▶ **Goal**
According to the tap drill size calculator page below, why must a tap drill be smaller than the tap but not too small? Answer in one to three sentences.

▶ **Quoted passage**
Tap Drill Size Calculator
Find correct tap drill size for metric (M2-M30) and imperial (to 1-8 UNC/UNF) threads.
Returns drill diameter in mm and inches at 75% thread engagement.
Selecting the correct tap drill size is essential for creating strong, clean internal threads. The drill must be smaller than the tap to leave material for the threads, but not so small that the tap binds or breaks.
Metric Thread Formula
Tap Drill Diameter = Major Diameter − Pitch
This gives approximately 75% thread engagement, which is the standard recommendation.
For a specific thread percentage:
Tap Drill = Major Diameter − (Pitch × Thread% / 76.98)
Where Thread% is the desired percentage of full thread engagement (typically 60–80%).
Imperial (Unified) Thread Formula
Tap Drill = Major Diameter − (1 / TPI)
Where TPI = threads per inch.

▶ **Listing**
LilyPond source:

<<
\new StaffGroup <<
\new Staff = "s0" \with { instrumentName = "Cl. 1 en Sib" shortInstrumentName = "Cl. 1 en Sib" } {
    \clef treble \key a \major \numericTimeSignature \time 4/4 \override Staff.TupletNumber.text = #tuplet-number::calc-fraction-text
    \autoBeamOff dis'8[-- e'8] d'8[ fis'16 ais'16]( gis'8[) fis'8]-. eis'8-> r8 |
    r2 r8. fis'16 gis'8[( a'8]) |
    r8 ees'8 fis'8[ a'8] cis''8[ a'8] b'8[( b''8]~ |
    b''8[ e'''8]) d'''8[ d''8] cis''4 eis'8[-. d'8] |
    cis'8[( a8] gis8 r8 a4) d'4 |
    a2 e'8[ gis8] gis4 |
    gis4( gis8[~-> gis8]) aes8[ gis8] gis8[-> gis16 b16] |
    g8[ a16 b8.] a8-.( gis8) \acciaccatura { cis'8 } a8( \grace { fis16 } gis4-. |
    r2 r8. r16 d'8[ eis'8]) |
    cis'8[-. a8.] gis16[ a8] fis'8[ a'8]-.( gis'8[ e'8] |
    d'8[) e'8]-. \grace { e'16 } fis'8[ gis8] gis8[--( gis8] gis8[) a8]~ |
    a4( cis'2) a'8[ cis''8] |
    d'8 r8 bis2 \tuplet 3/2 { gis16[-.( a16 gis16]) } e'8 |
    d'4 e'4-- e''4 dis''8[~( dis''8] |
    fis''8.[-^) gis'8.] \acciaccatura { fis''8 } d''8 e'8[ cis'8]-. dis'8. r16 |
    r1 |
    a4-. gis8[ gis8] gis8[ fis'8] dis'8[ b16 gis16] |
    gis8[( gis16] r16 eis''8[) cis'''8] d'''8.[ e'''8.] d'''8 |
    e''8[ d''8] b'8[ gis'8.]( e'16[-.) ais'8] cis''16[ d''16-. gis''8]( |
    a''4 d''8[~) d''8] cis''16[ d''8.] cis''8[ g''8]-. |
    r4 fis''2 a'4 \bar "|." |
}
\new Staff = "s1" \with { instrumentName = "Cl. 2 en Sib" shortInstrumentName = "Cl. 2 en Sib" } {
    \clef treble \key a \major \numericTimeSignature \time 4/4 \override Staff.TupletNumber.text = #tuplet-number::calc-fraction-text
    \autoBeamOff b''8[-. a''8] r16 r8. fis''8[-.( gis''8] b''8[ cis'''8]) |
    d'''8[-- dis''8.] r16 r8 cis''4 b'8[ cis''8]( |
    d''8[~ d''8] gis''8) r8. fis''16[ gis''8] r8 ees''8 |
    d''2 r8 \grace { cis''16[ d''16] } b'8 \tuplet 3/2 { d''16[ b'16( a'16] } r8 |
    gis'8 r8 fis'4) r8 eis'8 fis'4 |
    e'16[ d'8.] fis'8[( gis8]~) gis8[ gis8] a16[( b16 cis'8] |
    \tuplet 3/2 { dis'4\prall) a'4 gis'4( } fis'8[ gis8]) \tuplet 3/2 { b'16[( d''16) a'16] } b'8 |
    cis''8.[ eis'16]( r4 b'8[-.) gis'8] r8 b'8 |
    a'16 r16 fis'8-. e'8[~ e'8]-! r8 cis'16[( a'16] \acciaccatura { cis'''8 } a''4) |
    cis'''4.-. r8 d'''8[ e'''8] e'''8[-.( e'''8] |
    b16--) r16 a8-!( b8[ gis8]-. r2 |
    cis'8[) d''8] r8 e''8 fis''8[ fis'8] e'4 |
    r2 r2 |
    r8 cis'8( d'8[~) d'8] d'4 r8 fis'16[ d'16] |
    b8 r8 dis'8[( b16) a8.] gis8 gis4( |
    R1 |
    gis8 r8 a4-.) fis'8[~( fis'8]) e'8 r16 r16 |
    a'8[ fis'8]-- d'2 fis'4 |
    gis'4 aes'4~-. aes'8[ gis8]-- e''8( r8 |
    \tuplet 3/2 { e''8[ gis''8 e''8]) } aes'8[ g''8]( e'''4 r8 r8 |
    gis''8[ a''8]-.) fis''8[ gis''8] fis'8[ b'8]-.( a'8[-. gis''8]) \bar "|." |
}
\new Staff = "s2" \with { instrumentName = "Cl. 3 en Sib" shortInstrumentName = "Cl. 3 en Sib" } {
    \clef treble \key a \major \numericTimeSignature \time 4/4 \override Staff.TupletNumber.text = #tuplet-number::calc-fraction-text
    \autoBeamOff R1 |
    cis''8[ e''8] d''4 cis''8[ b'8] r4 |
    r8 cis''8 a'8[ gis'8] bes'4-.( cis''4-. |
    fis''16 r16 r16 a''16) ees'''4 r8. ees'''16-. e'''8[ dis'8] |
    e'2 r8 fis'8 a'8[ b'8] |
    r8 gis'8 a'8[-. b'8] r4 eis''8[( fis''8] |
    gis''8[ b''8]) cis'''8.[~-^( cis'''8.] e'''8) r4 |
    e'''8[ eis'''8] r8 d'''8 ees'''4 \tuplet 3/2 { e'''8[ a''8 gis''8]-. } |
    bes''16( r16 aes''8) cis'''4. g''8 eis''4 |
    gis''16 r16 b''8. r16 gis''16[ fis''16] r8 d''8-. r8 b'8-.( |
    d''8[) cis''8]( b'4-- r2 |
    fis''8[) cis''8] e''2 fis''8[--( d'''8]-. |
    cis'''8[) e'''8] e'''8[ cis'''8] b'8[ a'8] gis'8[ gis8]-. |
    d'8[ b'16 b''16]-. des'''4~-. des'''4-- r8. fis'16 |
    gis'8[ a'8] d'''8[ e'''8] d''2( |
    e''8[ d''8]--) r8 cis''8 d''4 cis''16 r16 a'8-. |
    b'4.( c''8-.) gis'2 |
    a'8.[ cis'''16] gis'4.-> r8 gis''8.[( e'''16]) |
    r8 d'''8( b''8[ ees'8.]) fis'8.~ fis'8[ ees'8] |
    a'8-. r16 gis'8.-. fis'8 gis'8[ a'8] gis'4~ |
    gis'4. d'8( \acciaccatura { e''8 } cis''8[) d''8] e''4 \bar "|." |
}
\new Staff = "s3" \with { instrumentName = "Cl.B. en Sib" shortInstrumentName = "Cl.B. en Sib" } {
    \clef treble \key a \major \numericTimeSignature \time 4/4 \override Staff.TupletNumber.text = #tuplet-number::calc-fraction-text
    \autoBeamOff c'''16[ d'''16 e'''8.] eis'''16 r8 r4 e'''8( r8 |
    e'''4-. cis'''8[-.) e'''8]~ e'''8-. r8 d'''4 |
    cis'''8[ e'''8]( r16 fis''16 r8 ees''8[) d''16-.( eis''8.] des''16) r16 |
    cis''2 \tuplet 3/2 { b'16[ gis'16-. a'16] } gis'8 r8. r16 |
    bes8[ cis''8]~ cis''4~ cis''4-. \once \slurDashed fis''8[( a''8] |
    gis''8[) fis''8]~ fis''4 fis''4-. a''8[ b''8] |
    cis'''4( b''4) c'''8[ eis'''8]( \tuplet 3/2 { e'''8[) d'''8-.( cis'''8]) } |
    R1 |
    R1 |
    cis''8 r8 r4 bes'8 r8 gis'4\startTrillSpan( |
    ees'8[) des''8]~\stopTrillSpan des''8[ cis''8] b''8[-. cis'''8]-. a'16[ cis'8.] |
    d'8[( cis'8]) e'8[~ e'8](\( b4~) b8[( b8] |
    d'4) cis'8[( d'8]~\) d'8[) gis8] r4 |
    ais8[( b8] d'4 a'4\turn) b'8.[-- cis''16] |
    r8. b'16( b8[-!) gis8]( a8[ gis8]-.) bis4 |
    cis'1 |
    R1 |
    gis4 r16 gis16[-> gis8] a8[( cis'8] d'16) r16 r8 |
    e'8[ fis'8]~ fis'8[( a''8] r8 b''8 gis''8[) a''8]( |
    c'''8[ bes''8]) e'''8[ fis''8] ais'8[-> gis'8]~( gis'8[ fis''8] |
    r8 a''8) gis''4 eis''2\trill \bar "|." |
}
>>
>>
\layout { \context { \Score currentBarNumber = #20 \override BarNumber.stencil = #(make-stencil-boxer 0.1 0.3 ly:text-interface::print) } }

▶ **Exercise result**
The drill has to be smaller than the tap so that material is left for the threads to be cut into. If it is too small, though, the tap can bind or break.